According to Jeppesen, the EFB software provider for American Airlines, a single Instrument Landing System (ILS) chart at the Reagan National Airport, which was duplicated in American’s database, was the cause of the issue.

“It wasn’t a software issue, it wasn’t an app issue; it was an issue of one chart being duplicated in their database. The app wasn’t able to reconcile the duplication and that caused it to become unresponsive and shut down,” said Mike Pound, a spokesperson for Jeppesen.

Reportedly, the app was unable to reconcile the two charts with the same title and index number, one of which was a current chart and a second that was set to become effective the next day.

“What happens when there is a chart with an effective date is that it becomes visible, if you will, to the user 24 hours before the effective date for awareness purposes. When we got to 24 hours before that effective date and time, the chart became visible to any of the American pilots that had favorited Reagan National Airport and that’s what caused the issue to occur, so that’s why it happened at about 7:00 Central Time,” Pound said.

Jeppesen and American were able to remedy the problem by having pilots uninstall and then re-install the EFB application, which sometimes required that flights ready to take off taxi back to the airport for a Wi-Fi connection that would enable them to do so. The duplication issue will be corrected with the next data set that American gets from Jeppesen, which will be on May 8, according to Pound. In the meantime the airline is pushing PDF files to flight crews who will be flying out of Reagan National Airport in Arlington, Va.

American Airlines went paperless in June 2013 in an adjustment that eliminated paper revisions to terminal charts in favor of a digital solution, making it the first major commercial airline to fully use tablets in all cockpits during all phases of flight.
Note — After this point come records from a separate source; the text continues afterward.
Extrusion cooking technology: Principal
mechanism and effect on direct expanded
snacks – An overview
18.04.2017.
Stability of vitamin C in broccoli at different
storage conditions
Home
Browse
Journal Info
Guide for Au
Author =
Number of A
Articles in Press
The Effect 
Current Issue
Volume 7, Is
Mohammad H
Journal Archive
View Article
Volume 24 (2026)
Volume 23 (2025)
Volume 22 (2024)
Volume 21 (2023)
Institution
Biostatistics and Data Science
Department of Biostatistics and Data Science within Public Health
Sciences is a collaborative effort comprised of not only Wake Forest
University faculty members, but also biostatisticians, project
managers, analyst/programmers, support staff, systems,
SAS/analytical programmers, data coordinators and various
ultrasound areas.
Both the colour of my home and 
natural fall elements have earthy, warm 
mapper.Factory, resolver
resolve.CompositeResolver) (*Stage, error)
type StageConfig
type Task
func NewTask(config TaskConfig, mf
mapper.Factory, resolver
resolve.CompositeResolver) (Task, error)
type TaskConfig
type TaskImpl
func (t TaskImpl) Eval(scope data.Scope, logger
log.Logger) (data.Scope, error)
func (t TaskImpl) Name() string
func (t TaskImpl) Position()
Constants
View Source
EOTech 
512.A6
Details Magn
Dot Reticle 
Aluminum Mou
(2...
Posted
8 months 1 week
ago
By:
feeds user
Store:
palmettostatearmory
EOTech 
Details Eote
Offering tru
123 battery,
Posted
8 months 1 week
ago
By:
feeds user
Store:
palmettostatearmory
The application is installed in more than 8,000 iPads carried by every pilot and instructor in the American Airlines fleet, and touts an estimated $1.2 million in annual fuel savings for the airline.

The glitch comes about when many are becoming wary about new Internet-based applications appearing on aircraft, following a recently released GAO report that pointed to possible cyber security weaknesses as modern communications technologies and IP connectivity increase on modern aircraft. The report warned that hackers could potentially access avionics systems through the In-Flight Entertainment and Connectivity (IFEC) systems in the cabin.

As the FAA rushes to remedy the weaknesses in the cyber security for the aviation infrastructure, Jeppesen believes that incidents like this are anomalies and should see very little play in the future.

“This is the first time we’ve ever encountered this problem. The version of the software is unique to American, so no we don’t anticipate anybody else having the issue,” said Pound. “We’re confident that we’ve isolated it and it’s an anomaly. We of course will be doing a deeper root cause analysis to make sure that we fully understand what caused the situation, how it happened, and what can be done to ensure that it doesn’t happen again.”